Une des plus belles subtilités des voleurs de tabatières et d’objets précieux, est celle-ci :

À la messe du roi Louis XIV, à Versailles, un jeune seigneur paraissait prendre un vif plaisir à dérober une tabatière très précieuse dont un courtisan faisait grand cas. Comme le jeune seigneur sortait la tabatière de la poche du voisin, il se retourna pour voir si personne ne l’examinait ; il rencontra les yeux du roi, et sur-le-champ lui fit un signe d’intelligence, auquel le roi répondit par un léger sourire.

En sortant de la chapelle, Louis XIV demande du tabac au courtisan ; celui-ci cherche sa tabatière ; le roi regarde parmi son cortège, et ne voyant plus celui qui l’a choisi pour compère : « J’ai aidé à vous voler », dit le grand roi tout surpris.

§ 17.
Une des choses les plus précieuses étant nos cinq sens, défiez-vous des parapluies ; un maladroit peut, avec les pointes d’une baleine, vous escroquer un œil.
§ 18.

C’est une vanité qui mérite d’être punie, que d’avoir des boutons d’argent ou d’or à son habit.

§ 19.

Défiez-vous à l’église de ces gens dont les mains jointes restent immobiles ; souvent les filoux ont des mains de bois gantées, et pendant qu’ils prient avec ferveur, les deux véritables mains travaillent, surtout au lever-Dieu.

§ 20.

On fait de bonnes trouvailles dans les livres à dix sous, à vingt sous et à trente sous ; mais regardez bien si toutes les pages du livre y sont.
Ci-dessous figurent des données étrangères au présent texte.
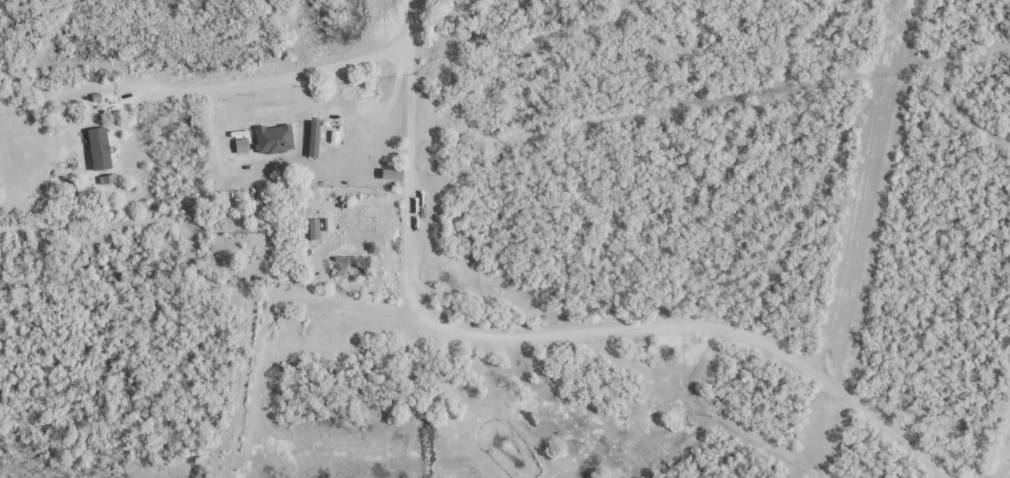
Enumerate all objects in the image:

Nous rendons justice au commerce des libraires surpontins et sous-pontins ; ils sont honnêtes, et lorsqu’ils mettent une pancarte qui porte : « Livres à dix sous », c’est à vous à vous arranger. Ne semblent-ils pas vous crier : « Prends-y garde. »

§ 21.

Les brocanteurs et les prêteurs à la petite semaine étant gens de si bas lieu, nous ne pouvons guère les classer que comme les anciens, la synagogue des petits voleurs. Ils n’en deviennent pas moins légalement riches.

Attendu qu’il est horriblement difficile de reprendre ce que ces Arabes-là ont une fois volé, nous consignerons ici l’anecdote suivante :

Un jeune homme, artiste de son métier, avait vendu, pour la somme de cent francs, à un bédouin de la rue Saint-Avoye, une quantité de marchandises neuves, qui lui avaient coûté six cents francs, prises à crédit. Respirant la vengeance, mais seulement après avoir dissipé les cent francs, il va trouver le juif.

« Voici, dit-il, un tableau qui me vient de mon père ; j’ai tout perdu, je vous demande de me prêter vingt francs dessus ; avec vos vingt francs la chance me sera peut-être plus favorable. »

— Oh ! Les cheunes chens ! Les cheunes chens ! dit le juif, en donnant les vingt francs.

— « C’est bon ! reprend le jeune homme ; mais fais attention, Isaac, que dans six jours je te rapporterai ton argent, et tu me rendras le tableau. Mettons par écrit ces conventions : si je ne reviens pas le sixième jour, il est à toi ; mais, par ton menton barbu, il t’en coûterait cher si tu vendais mon tableau. »

— « C’est dite, c’est dite. »

Trois jours après un lord passe, voit le tableau, en offre un prix exorbitant.

— « C’est un Rubens, » dit-il. Le juif refuse.

Le lendemain passe un peintre qui offre de l’acheter. Plusieurs personnes s’arrêtent à le contempler. Le juif est obligé, par le nombre des demandes, de cacher le tableau.

Le sixième jour, le jeune artiste revient ; il n’a pas vingt francs ; mais il donnera sa montre pour ravoir le tableau. Le juif offre une somme honnête ; refus positif. Il double ; le jeune homme veut le tableau ; enfin, l’Israélite offre la moitié du prix annoncé par l’Anglais. Le jeune homme cède en voyant briller l’or.